(Data provided):

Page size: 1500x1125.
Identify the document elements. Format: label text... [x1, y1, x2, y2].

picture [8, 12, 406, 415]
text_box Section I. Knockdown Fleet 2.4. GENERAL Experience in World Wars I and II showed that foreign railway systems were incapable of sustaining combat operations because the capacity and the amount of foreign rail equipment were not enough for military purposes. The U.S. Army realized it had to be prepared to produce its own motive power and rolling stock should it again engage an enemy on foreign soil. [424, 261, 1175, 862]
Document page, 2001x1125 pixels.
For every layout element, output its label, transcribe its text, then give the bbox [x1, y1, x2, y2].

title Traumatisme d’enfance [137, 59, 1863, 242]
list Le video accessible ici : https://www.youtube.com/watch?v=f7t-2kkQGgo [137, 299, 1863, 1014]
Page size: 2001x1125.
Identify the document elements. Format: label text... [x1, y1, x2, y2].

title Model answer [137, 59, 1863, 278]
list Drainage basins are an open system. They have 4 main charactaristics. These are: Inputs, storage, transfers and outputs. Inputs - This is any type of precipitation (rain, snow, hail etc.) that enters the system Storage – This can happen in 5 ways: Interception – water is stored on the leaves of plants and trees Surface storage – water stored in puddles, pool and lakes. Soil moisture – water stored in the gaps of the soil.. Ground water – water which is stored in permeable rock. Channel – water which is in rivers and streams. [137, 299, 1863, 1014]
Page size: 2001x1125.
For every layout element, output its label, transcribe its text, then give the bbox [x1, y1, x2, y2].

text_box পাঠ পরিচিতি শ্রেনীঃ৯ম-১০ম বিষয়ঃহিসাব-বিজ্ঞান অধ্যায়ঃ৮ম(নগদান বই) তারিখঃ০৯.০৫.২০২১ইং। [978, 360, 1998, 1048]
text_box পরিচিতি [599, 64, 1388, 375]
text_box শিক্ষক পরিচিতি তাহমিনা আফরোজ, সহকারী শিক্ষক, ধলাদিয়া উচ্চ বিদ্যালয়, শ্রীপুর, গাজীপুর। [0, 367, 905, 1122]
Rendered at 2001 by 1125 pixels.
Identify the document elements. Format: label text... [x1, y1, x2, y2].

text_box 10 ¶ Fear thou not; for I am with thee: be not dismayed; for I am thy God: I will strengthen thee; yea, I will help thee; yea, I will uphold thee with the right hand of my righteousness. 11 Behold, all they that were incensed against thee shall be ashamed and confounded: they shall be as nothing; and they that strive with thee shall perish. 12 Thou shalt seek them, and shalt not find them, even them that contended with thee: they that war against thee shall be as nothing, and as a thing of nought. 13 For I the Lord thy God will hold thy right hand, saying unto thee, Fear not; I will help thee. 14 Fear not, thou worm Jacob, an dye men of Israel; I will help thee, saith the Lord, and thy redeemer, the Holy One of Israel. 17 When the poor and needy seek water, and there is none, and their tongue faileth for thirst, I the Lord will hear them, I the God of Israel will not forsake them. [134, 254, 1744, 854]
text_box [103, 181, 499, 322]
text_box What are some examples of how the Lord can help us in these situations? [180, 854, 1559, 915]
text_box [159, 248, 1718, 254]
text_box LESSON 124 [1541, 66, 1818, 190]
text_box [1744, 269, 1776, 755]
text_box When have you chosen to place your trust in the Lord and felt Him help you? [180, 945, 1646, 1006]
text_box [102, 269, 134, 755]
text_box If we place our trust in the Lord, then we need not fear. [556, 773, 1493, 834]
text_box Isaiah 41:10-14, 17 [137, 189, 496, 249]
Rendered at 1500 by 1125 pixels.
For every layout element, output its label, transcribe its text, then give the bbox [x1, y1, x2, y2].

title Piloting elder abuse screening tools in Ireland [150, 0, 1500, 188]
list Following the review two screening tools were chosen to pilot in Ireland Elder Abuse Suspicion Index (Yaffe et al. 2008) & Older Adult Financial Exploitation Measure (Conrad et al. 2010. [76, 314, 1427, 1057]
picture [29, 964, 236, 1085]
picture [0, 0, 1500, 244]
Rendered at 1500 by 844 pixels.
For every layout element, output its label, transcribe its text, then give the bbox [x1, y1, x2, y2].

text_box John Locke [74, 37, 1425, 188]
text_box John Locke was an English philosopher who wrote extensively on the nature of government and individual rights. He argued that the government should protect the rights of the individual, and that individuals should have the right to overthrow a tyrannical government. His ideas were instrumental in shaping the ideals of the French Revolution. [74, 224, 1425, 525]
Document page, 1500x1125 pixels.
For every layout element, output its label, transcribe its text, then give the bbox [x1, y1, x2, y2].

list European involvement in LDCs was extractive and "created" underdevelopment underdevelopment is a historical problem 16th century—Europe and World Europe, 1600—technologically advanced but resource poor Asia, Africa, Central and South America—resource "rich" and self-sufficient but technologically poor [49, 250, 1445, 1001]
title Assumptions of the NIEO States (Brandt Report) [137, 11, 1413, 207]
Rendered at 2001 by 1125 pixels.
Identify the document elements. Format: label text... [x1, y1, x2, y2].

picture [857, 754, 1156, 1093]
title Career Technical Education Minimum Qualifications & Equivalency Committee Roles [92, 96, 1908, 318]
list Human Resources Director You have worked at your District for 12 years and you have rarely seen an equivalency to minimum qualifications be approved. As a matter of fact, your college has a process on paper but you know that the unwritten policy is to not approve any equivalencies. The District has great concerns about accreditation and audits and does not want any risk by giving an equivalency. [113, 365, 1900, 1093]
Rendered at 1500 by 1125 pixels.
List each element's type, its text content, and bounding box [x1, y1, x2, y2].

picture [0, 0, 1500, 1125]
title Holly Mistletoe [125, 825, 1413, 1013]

(Your assignment): Exact retyping of every entry is required.

(Solution):
Page size: 1500x1125.
Identify the document elements. Format: label text... [x1, y1, x2, y2].

picture [8, 12, 406, 415]
text_box Section I. Knockdown Fleet 2.4. GENERAL Experience in World Wars I and II showed that foreign railway systems were incapable of sustaining combat operations because the capacity and the amount of foreign rail equipment were not enough for military purposes. The U.S. Army realized it had to be prepared to produce its own motive power and rolling stock should it again engage an enemy on foreign soil. [424, 261, 1175, 862]
Document page, 2001x1125 pixels.
For every layout element, output its label, transcribe its text, then give the bbox [x1, y1, x2, y2].

title Traumatisme d’enfance [137, 59, 1863, 242]
list Le video accessible ici : https://www.youtube.com/watch?v=f7t-2kkQGgo [137, 299, 1863, 1014]
Page size: 2001x1125.
Identify the document elements. Format: label text... [x1, y1, x2, y2].

title Model answer [137, 59, 1863, 278]
list Drainage basins are an open system. They have 4 main charactaristics. These are: Inputs, storage, transfers and outputs. Inputs - This is any type of precipitation (rain, snow, hail etc.) that enters the system Storage – This can happen in 5 ways: Interception – water is stored on the leaves of plants and trees Surface storage – water stored in puddles, pool and lakes. Soil moisture – water stored in the gaps of the soil.. Ground water – water which is stored in permeable rock. Channel – water which is in rivers and streams. [137, 299, 1863, 1014]
Page size: 2001x1125.
For every layout element, output its label, transcribe its text, then give the bbox [x1, y1, x2, y2].

text_box পাঠ পরিচিতি শ্রেনীঃ৯ম-১০ম বিষয়ঃহিসাব-বিজ্ঞান অধ্যায়ঃ৮ম(নগদান বই) তারিখঃ০৯.০৫.২০২১ইং। [978, 360, 1998, 1048]
text_box পরিচিতি [599, 64, 1388, 375]
text_box শিক্ষক পরিচিতি তাহমিনা আফরোজ, সহকারী শিক্ষক, ধলাদিয়া উচ্চ বিদ্যালয়, শ্রীপুর, গাজীপুর। [0, 367, 905, 1122]
Rendered at 2001 by 1125 pixels.
Identify the document elements. Format: label text... [x1, y1, x2, y2].

text_box 10 ¶ Fear thou not; for I am with thee: be not dismayed; for I am thy God: I will strengthen thee; yea, I will help thee; yea, I will uphold thee with the right hand of my righteousness. 11 Behold, all they that were incensed against thee shall be ashamed and confounded: they shall be as nothing; and they that strive with thee shall perish. 12 Thou shalt seek them, and shalt not find them, even them that contended with thee: they that war against thee shall be as nothing, and as a thing of nought. 13 For I the Lord thy God will hold thy right hand, saying unto thee, Fear not; I will help thee. 14 Fear not, thou worm Jacob, an dye men of Israel; I will help thee, saith the Lord, and thy redeemer, the Holy One of Israel. 17 When the poor and needy seek water, and there is none, and their tongue faileth for thirst, I the Lord will hear them, I the God of Israel will not forsake them. [134, 254, 1744, 854]
text_box [103, 181, 499, 322]
text_box What are some examples of how the Lord can help us in these situations? [180, 854, 1559, 915]
text_box [159, 248, 1718, 254]
text_box LESSON 124 [1541, 66, 1818, 190]
text_box [1744, 269, 1776, 755]
text_box When have you chosen to place your trust in the Lord and felt Him help you? [180, 945, 1646, 1006]
text_box [102, 269, 134, 755]
text_box If we place our trust in the Lord, then we need not fear. [556, 773, 1493, 834]
text_box Isaiah 41:10-14, 17 [137, 189, 496, 249]
Rendered at 1500 by 1125 pixels.
For every layout element, output its label, transcribe its text, then give the bbox [x1, y1, x2, y2].

title Piloting elder abuse screening tools in Ireland [150, 0, 1500, 188]
list Following the review two screening tools were chosen to pilot in Ireland Elder Abuse Suspicion Index (Yaffe et al. 2008) & Older Adult Financial Exploitation Measure (Conrad et al. 2010. [76, 314, 1427, 1057]
picture [29, 964, 236, 1085]
picture [0, 0, 1500, 244]
Rendered at 1500 by 844 pixels.
For every layout element, output its label, transcribe its text, then give the bbox [x1, y1, x2, y2].

text_box John Locke [74, 37, 1425, 188]
text_box John Locke was an English philosopher who wrote extensively on the nature of government and individual rights. He argued that the government should protect the rights of the individual, and that individuals should have the right to overthrow a tyrannical government. His ideas were instrumental in shaping the ideals of the French Revolution. [74, 224, 1425, 525]
Document page, 1500x1125 pixels.
For every layout element, output its label, transcribe its text, then give the bbox [x1, y1, x2, y2].

list European involvement in LDCs was extractive and "created" underdevelopment underdevelopment is a historical problem 16th century—Europe and World Europe, 1600—technologically advanced but resource poor Asia, Africa, Central and South America—resource "rich" and self-sufficient but technologically poor [49, 250, 1445, 1001]
title Assumptions of the NIEO States (Brandt Report) [137, 11, 1413, 207]
Rendered at 2001 by 1125 pixels.
Identify the document elements. Format: label text... [x1, y1, x2, y2].

picture [857, 754, 1156, 1093]
title Career Technical Education Minimum Qualifications & Equivalency Committee Roles [92, 96, 1908, 318]
list Human Resources Director You have worked at your District for 12 years and you have rarely seen an equivalency to minimum qualifications be approved. As a matter of fact, your college has a process on paper but you know that the unwritten policy is to not approve any equivalencies. The District has great concerns about accreditation and audits and does not want any risk by giving an equivalency. [113, 365, 1900, 1093]
Rendered at 1500 by 1125 pixels.
List each element's type, its text content, and bounding box [x1, y1, x2, y2].

picture [0, 0, 1500, 1125]
title Holly Mistletoe [125, 825, 1413, 1013]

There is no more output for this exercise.